Pressure ulceration has detrimental impacts on patients both physically and psychologically and is associated with significant economic implications for health services. It is therefore paramount that at-risk patients are identified before significant pressure-related tissue damage occurs in order to effectively implement primary preventive interventions (Mervis and Phillips, 2019). The use of pressure ulcer risk assessment tools (PURAT) in adult patients is highly recommended by the European Pressure Ulcer Advisory Panel (EPUAP et al, 2014), advocated as a ‘consideration’ by the National Institute for Health and Care Excellence (2014), but considered to have no impact on the incidence or severity of pressure ulcers by the Cochrane Collaboration (Moore and Patton, 2019).

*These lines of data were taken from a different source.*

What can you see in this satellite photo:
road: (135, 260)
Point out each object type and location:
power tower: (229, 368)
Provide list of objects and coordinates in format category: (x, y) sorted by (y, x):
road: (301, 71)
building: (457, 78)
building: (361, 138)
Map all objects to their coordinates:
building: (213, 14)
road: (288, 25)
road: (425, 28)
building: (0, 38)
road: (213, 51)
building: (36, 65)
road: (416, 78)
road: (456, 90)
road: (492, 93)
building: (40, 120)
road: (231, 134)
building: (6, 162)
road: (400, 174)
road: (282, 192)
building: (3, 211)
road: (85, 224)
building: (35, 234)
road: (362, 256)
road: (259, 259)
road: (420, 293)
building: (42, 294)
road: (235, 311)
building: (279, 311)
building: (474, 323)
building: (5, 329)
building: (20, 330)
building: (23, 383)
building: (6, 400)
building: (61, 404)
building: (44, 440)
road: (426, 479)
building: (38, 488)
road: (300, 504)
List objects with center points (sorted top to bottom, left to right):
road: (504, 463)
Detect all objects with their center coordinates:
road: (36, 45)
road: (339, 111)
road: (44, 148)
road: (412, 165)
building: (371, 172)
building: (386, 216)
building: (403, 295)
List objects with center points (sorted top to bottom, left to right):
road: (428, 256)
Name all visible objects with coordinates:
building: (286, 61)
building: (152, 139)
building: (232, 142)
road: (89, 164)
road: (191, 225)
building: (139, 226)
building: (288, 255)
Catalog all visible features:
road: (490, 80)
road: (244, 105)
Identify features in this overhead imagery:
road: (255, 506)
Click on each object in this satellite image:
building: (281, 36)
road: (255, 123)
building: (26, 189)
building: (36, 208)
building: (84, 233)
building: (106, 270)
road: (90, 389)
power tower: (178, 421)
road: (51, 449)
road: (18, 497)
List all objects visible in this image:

The lack of consensus surrounding the value of PURAT indicates a potential lack of evidence for the clinimetric properties of the tools evaluated, specifically features of the tools identified in seminal work by Feinstein (1987): reliability, validity and sensitivity. Notably, the most commonly utilised risk assessment tools—the Waterlow and Braden tools—have been demonstrated to have low sensitivity and specificity in differentiating the levels of risk in patients, potentially limiting their clinical value (Qaseem et, al 2015). This article evaluates the clinimetrics of a PURAT developed by Nixon et al (2015): PURPOSE-T.